À la poursuite des micro-organismes
Plancton, bactéries et algues sont pourtant indispensables à la vie océanique et terrestre. « Les micro-organismes marins produisent la moitié de l’oxygène que nous respirons… C’est une sorte de forêt invisible dans les mers », explique Chris Bowler. Un poumon bleu que le chercheur connaît bien : il est l’un des hommes forts de l’expédition Tara, qui a récolté pendant quatre ans du plancton dans les océans du monde entier afin d’en étudier le génome. Présent au large de Villefranche-sur-Mer dans le cadre de sa nouvelle mission dans le Bassin méditerranéen, le bateau laboratoire participe évidemment à cette vaste opération d’échantillonnage des eaux.
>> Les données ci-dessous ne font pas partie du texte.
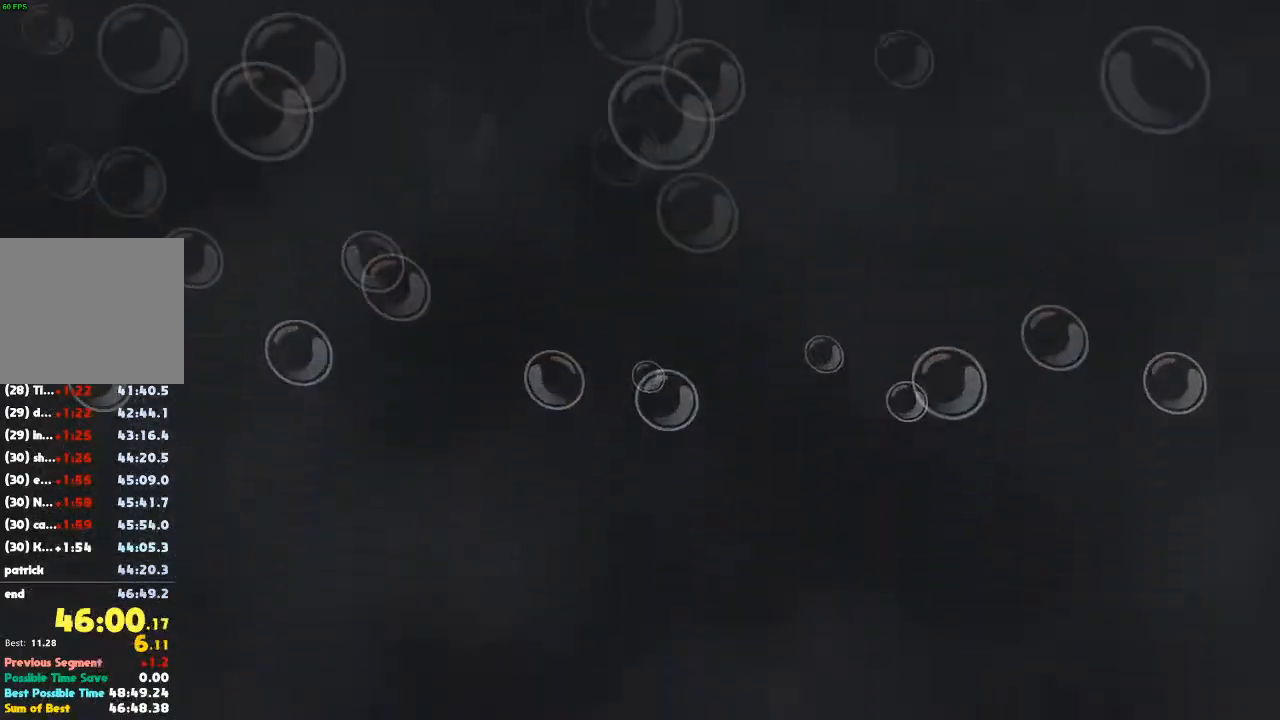
{"buttons": [], "left_stick": "center", "right_stick": "center", "events": []}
Une initiative qui favorise l’échange entre scientifiques à travers la planète. « Cette opération promeut la transmission mondiale des savoirs entre scientifiques. Les mêmes protocoles et les mêmes techniques seront utilisés partout », indique Chris Bowler. De l’Arctique à l’Afrique du Sud, les données seront mises en commun et comparées.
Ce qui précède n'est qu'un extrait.